Coupe de France. 8e tour (dimanche 8 décembre)

Vire (N3) - Versailles (N3) 0-3

Stade Pierre-Compte. Environ 800 spectateurs.

Mi-temps : 0-2.

Arbitrage de M. Loic Mouton.

Buts : Akassou (7', 25', 67').

Avertissements : Bertaud (38'), Ntolla (50'), Enukidze (56'), Kiniffo (68'), Ferron (83'), Nzigou Nzigou (87') à Vire ; Gassama (53'), Gonçalves (70') à Versailles.

> Vire : Louis Deschateaux (g) - Axel Flücher (cap), Anthony Ferron, Adrien Hébert (Arnold Kiniffo, 46'), Maxence Bertaud - Arthur Debaecker, Stanley Boucaud (Saël Nzigou Nzigou, 73'), Paul Ntolla, Guram Enukidze (Jordan Perrier, 67') - Théo Burnouf, Arthur Dallois. Remplaçants : Nathan Bansard (g) - Hippolyte Voivenel.

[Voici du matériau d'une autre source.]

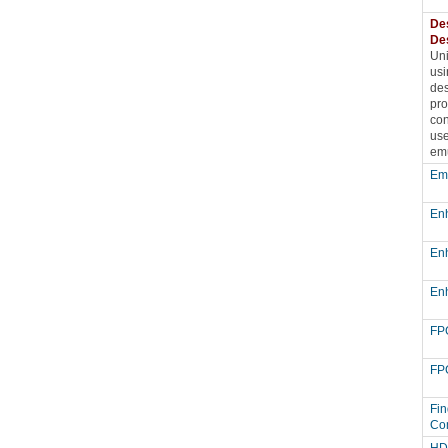
De
De
Uni
usi
des
pro
con
use
emu
Em
En
En
En
F
F
Fin
Co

Entraîneur : Cédric Hoarau.

Versailles : Nicolas Caraux (g) - Brimau Nziengui Nziengui (cap), Moro Gassama, Maël Durand de Gevigney, Bryan Gonçalves - Michaël Lacen, Oussama Berkak, Jonathan Perez - Edwing Malpon (Amine Kheche, 73'), Benjamin Louvet (Matthieu Bouyer, 63'), Johannne Akassou (Mohamed Traoré, 82'). Remplaçants : Hugo Baque (g) - Boigny Alledji. Entraîneur : Youssef Chibhi.